Accounting Principles Flashcards
Wat are the key financial statements that companies provide?
1 - Profit & Loss Accounts
2 - Balance Sheets
3 - Cash Flow Statements
What is the difference between management and financial accounts?
Management accounts are for the internal use of the management team.
Financial accounts are the company accounts that are required by UK law.
What is the difference between a profit and loss account and a balance sheet?
A profit and loss account shows the incomes and expenditures of a company and the resulting profit and loss.
The balance sheet shows what a company owns (its assets) and what it owes (its liabilities) at a given point in time.
What is a cashflow statement?
It is the summary of the actual anticipated ingoing and outgoing of cash in a firm over the accounting period. It measures the short term ability of the firm to pay off its bills.
What are Capital Allowances?
Tax relief on certain items purchased for the business; for example, tools and equipment.
What are sinking funds?
Funds that are set aside for future expenses or long-term debt.
What is insolvency?
An inability to pay debts where liabilities exceed assets.
What is Companies House
An agency that incorporates and dissolves limited companies within the UK.
What is HMRC?
His Majesties Revenue and Customs.
What are liquidity ratios?
Liquidity ratios measure the ability of a company to pay off its current liabilities by converting its current assets into cash.
Liquidity ration calculation = Current Assets / Current Liabilities
The ratio is usually around 1.5 but depends on the sector of activity. House builders often operate a liquidity ratio over 3 because they retain high value assets in the form of unsold houses.
A liquidity ratio of less than 0.75 can be an early indicator or insolvency.
What are profitability ratios?
Profitability ratios measure the performance of a company in generating its profits.
Trading Profit Margin Ratio = Turnover - (Cost of Sales - Turnover).
Low margins may be due to a growth strategy from the company and do not always result from bad management.
What are Financial Gearing Ratios?
They measure the financial structure of the company which are crucial indicators for the external suppliers of debt and equity, as well as for internal management.

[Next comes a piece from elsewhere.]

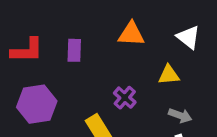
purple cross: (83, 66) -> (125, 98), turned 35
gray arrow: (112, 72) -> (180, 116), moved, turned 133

They help to measure solvency.
Highly geared companies rely mainly on borrowing.
The payment of interests reduces the profit.
Why do Chartered Quantity Surveyors need to understand and be able to interpret company accounts?
1 - To aid in preparing their own business accounts.
2 - For assessing the financial strength of contractors and those tendering for contracts.
3 - For assessing competition.
What is the purpose of a P&L?
1 - To monitor and measure profit (or loss).
2 - To compare against past performance and against company budgets.
3 - For valuation purposes and to compare against competitors.
4 - To assist in forecasting with future performance.
5 - To calculate taxation.
What is the difference between debtors and creditors?
Creditors are business entities that are owed money by another entity that they have extended credit to.
Debtors are business entities that owe money to another respective company.